At the moment we are running fine with the Java-based approach. I also enabled support for multiple EDIFACT versions including the slicing per document type by subclassing EdifactDataProcessorFactory and changing materialiseEntrySchema to my needs. Maybe we will re-introduce XML config and profile support if we need to support further transformation types.
This issue was fixed a while back and it will be rolled out in RC2 which should go out in the next few days.
Already updated, works like a charm now.
I noticed though that there are no Java bindings available for the four new schema versions (d20a, d20b, d21a, d21b). Is this intended or were they just overseen?
Is there some kind of documentation of how to read the debug output of
Smooks? There are information bits like bitPosition, childIndex,
foundDelimiter, etc. but I have no clue how this can help me.
Probably this is produced from Apache Daffodil. Could you post an example?
Here is a snippet cut out of the output:
diff:
bitPosition: 30528 -> 30536
childIndex: 484 -> 485
foundDelimiter: + -> (no value)
foundField: 1 -> (no value)
groupIndex: 1 -> 2
----------------------------------------------------------------- 1268
parser: <Element name='E0020'><DelimiterStackParser>...</DelimiterStackParser></Element>
bitPosition: 30536
data:
│ │
87654321 0011 2233 4455 6677 8899 aabb ccdd eeff 0123456789abcdef
00000ee0: 3127 0a55 4e5a 2b31 2b31 3127 0a 1'␊UNZ+1+11'␊
infoset:
<?xml version="1.0" encoding="UTF-8"?>
<UNZ>
<E0036>1</E0036>
<E0020></E0020>
</UNZ>
diff:
(no differences)
----------------------------------------------------------------- 1269
parser: <StringDelimitedParser/>
bitPosition: 30552
data:
├───┤ ├┤
87654321 0011 2233 4455 6677 8899 aabb ccdd eeff 0123456789abcdef
00000ee0: 0a55 4e5a 2b31 2b31 3127 0a ␊UNZ+1+11'␊
infoset:
<?xml version="1.0" encoding="UTF-8"?>
<UNZ>
<E0036>1</E0036>
<E0020>11</E0020>
</UNZ>
diff:
bitPosition: 30536 -> 30552
foundDelimiter: (no value) -> '␊
foundField: (no value) -> 11
- Are there ways to find out programmatically if and at which line there is an issue in a given message?
Not
that I know of. I'm seeking to implement better error handling support since it has been asked for in the past. I know it's
not ideal but for now my recommendation is to route bad documents to another application. I had created an
example showing this. It's not specific to EDIFACT but you can easily adapt it to your use-case.
Until now I could distinguish the following error causes:
1) On the one hand there are documents which have an old EDIFACT syntax version.
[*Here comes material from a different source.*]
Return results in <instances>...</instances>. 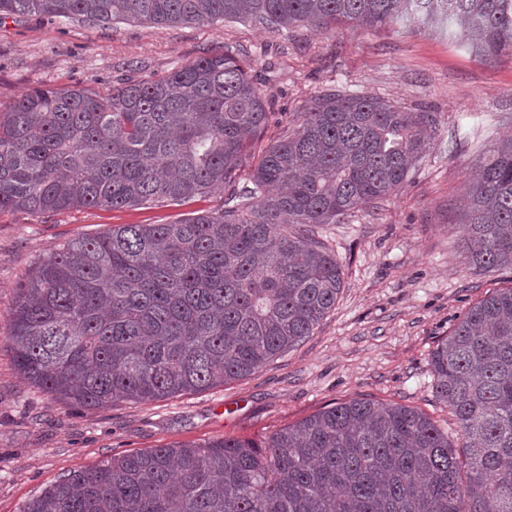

Daffodil supports syntax versions 3 and 4, but cannot process versions 1 and 2. This looks like a dead end, unless there is another solution for such documents (but I don't think so).
2) Second, there are documents that do not match their schema. These again break down into two groups:
2.1) Documents with minor problems, such as invalid enum values, can be processed as long as ValidationMode is switched to Off. The invalid values must then be handled subsequently.
2.2) Larger problems, like 20 FTX segments in a row instead of 5, cause the processing to jump to the BadMessage branch. Here I had already a case, which had specified as version 96A, which did not work; with 99B however the conversion had worked. Maybe it would be a fallback approach to try other versions in case of a BadMessage result.
If anyone has any further insights on this topic, I would appreciate feedback.
Best regards,
Axel